This package is intended to generate abstractive reports based on sentences or paragraphs treating the same topic.
pip install git+https://github.com/the-deep/reports_generator
- This package is based on pretrained models from the transformers library. It is a based on a multilingual summarization model (languages can be found here).
- It was first intended to automatically generate reports for the humanitarian world and tested to generate real world test reports, one example being a Humanitarian Needs Overview for the Ukraine Project.
- To keep the most relevant information only, the library is based on doing summarization iterations on the original text.

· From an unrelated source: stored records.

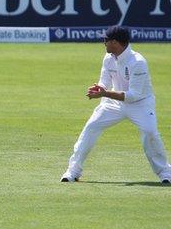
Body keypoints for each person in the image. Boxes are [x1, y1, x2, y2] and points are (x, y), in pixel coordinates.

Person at [61, 26, 171, 183]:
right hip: (113, 103)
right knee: (91, 127)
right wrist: (100, 88)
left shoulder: (138, 62)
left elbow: (133, 96)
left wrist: (104, 93)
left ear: (115, 42)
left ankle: (165, 173)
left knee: (150, 131)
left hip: (140, 104)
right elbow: (104, 81)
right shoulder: (108, 57)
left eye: (105, 40)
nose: (103, 43)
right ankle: (72, 171)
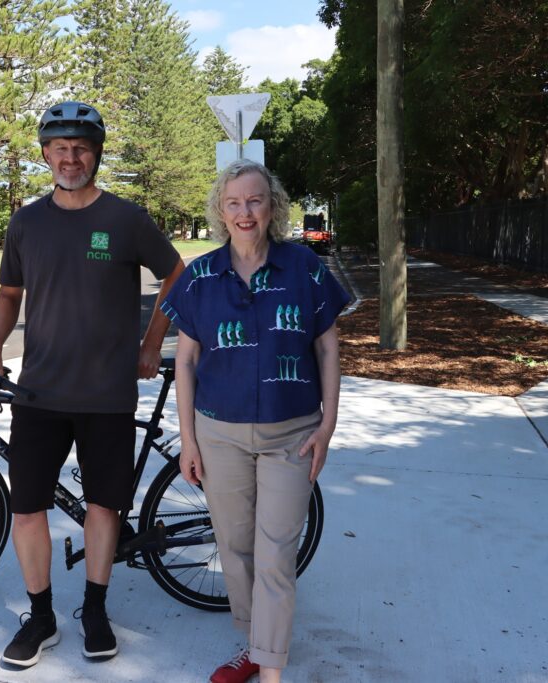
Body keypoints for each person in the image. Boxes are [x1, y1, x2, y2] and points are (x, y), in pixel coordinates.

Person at [0, 100, 185, 667]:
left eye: (82, 149)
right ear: (46, 154)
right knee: (27, 509)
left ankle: (94, 609)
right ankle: (40, 617)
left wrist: (150, 344)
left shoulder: (126, 219)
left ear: (97, 154)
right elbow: (9, 295)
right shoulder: (26, 222)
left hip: (107, 395)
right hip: (39, 393)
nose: (71, 158)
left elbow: (176, 274)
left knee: (103, 507)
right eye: (61, 148)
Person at [161, 159, 349, 683]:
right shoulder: (200, 277)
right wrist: (188, 440)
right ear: (221, 211)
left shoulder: (305, 268)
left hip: (292, 433)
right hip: (219, 434)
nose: (245, 212)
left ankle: (271, 672)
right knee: (235, 546)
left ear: (273, 207)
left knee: (275, 554)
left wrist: (328, 426)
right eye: (234, 203)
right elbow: (186, 361)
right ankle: (254, 645)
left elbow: (328, 350)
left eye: (255, 200)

- We show pseudocodes of the methodlogy used for reports creation
`Method: Main function call`
`Inputs`: List of sentences or paragraph
`Output`: summary
summarized text = OneSummarizationIteration(original text)
While (summarized text too long and maximum number of iterations not reached):
summarized text = OneSummarizationIteration(summarized text)
`Method: OneSummarizationIteration`
`Inputs`: text
`Outputs`: Summarized Text
1 - Split text into sentences
2 - Get sentence embeddings for each sentence
i - preprocess sentence (delete stop words, remove punctuation, stem and lemmatize words)
ii - get sentence embeddings using preprocessed sentences (using pretrained HuggingFace models).
3 - Cluster sentences into different categories using the HDBscan clustering method
4 - Generate summary for each cluster (using pretrained HuggingFace models).
5 - link summaries of each together together and return them.
Get a report from raw text.
from reports_generator import ReportsGenerator
summarizer = ReportsGenerator()
generated_report = summarizer(original_text)
We give an example of another possible usage of the library, using a multilabeled data.
import pandas as pd
from reports_generator import ReportsGenerator
summarizer = ReportsGenerator()
# Example of classified data to import, with two columns, `original_text` and `groundtruth_labels`
df = pd.read_csv([csv_path])
labels_list = df.groundtruth_labels.unique()
# Get summary for each label
generated_report = {}
for one_label in labels_list:
mask_one_label = df.groundtruth_labels==one_label
text_one_label = df[mask_one_label].original_text.tolist()
generated_report[one_label] = summarizer(text_one_label)
For English and french languages, we advise the usage of language specific summarization models by initializing the library the following ways:
- English reports:
summarizer = ReportsGenerator(summarization_model_name="sshleifer/distilbart-cnn-12-6")
- French reports:
summarizer = ReportsGenerator(summarization_model_name="plguillou/t5-base-fr-sum-cnndm")
As this library relies on heavy pretrained models, ite requires a significant amount of RAM on the Machine (at least 5GM RAM available). Therefore, we recommend using it on an online machine. We provide an example notebook using Google Colab here.